Was Colombiana in fact developed from a Professional sequel?
It's not a Professional sequel. There is the Professional sequel, it's called Matilda, Luc or I will direct it one day. Colombiana is very close, but a lot of stories are very close. He wrote the story, not because he couldn't do Matilda, which is the real Professional sequel--
Which he will do some day?
Some day, sure. Today it is hard. Everything is not really easy. I would like to. It's the only sequel I would like to do.
Even though this is a sequel?
Taken, I didn't want to do the sequel. After Transporter 3 I didn't want to make another sequel. Especially Taken-- what's the point? I saw the movie, and it was something on its own. After Colombiana he proposed it to me again, and I read the script. Working with Liam-- it wasn't a dream, but you don't have a chance to work with such actors many times when you're in France. So I agreed. When I read the script, I agreed because I found a lot of things to do. At first I didn't find a challenge because the script wasn't very interesting, so they changed everything, they rewrote everything.

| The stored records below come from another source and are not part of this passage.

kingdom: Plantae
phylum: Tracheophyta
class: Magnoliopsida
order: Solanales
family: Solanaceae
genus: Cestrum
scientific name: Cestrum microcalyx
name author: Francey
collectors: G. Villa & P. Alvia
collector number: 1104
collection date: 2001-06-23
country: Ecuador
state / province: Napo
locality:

What were the changes to the plot?
In the beginning, for example, there was a huge action fight in Los Angeles. It didn't have any meaning, because it was after the driving lessons, they went to a diner and a couple of guys were passing by, had problems with the car, they didn't want to make a report. then he kicked the asses of all those guys. i told everybody, why? When he's in his own town, he's a normal guy, he doesn't want to fight. He shuts his mouth just like everybody. I thought it was a mistake to put it there, because then it's just another action movie, and every 5 minutes we absolutely have to have another fight. I think maybe the best thing is not to do it. OK, some people will say the beginning is boring. Fine. Most of the other people would say the contrary.

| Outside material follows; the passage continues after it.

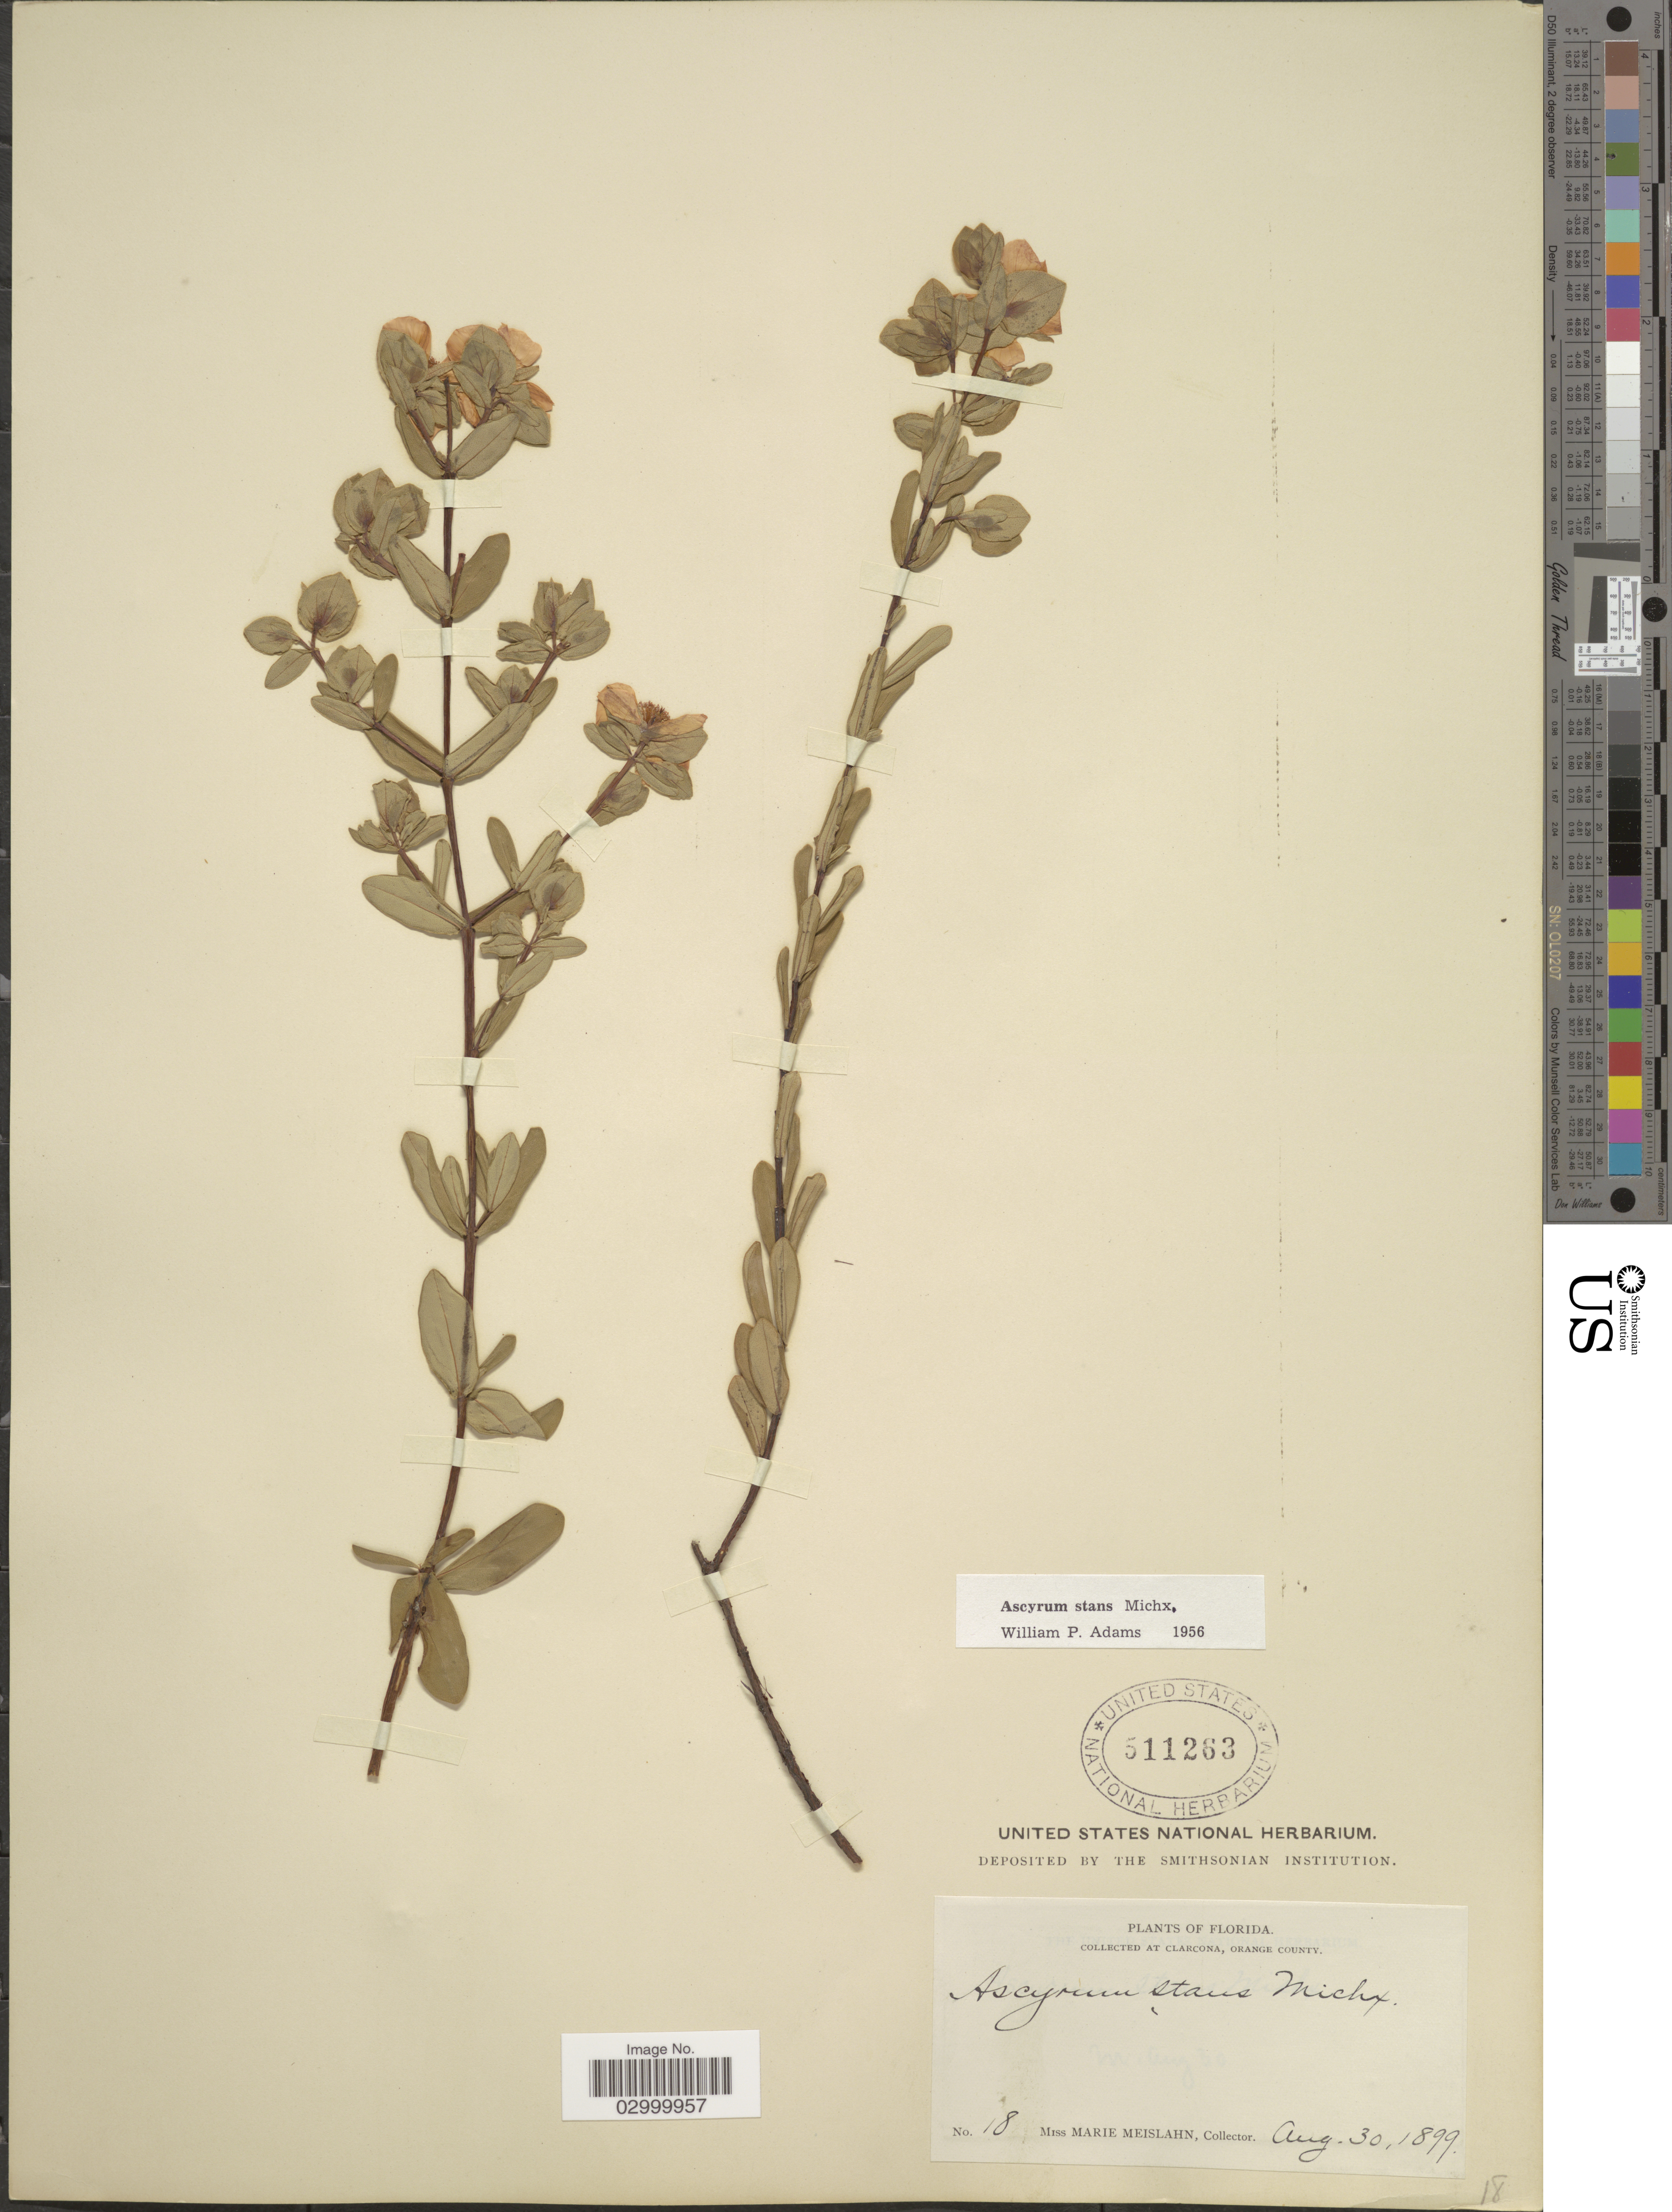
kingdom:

It's not really the same structure as Taken. We really decided to have nothing in the opening 15 minutes, just to have his family. We didn't know Maggie, we didn't know Famke. In the first one we only saw Maggie hysterical in the beginning and drugged in the end. Famke it was ever worst, because she was the posh, rich girl in the beginning, who cares about the daughter but she cares more about her money. We restructured everything and created the story of Maggie. "What did you see? You've been raped, you've seen girls killed. Two years ago the experience you had was so cruel and so bad that, sure, you'll be impacted two years later." We recreate fall of this, even in the ned, the one -to-one fight was not like this. I really believed strongly in the danger of the main character at the end is the best way to push the audience to the last last gasp. We changed many, many things. It's just your job as a writer.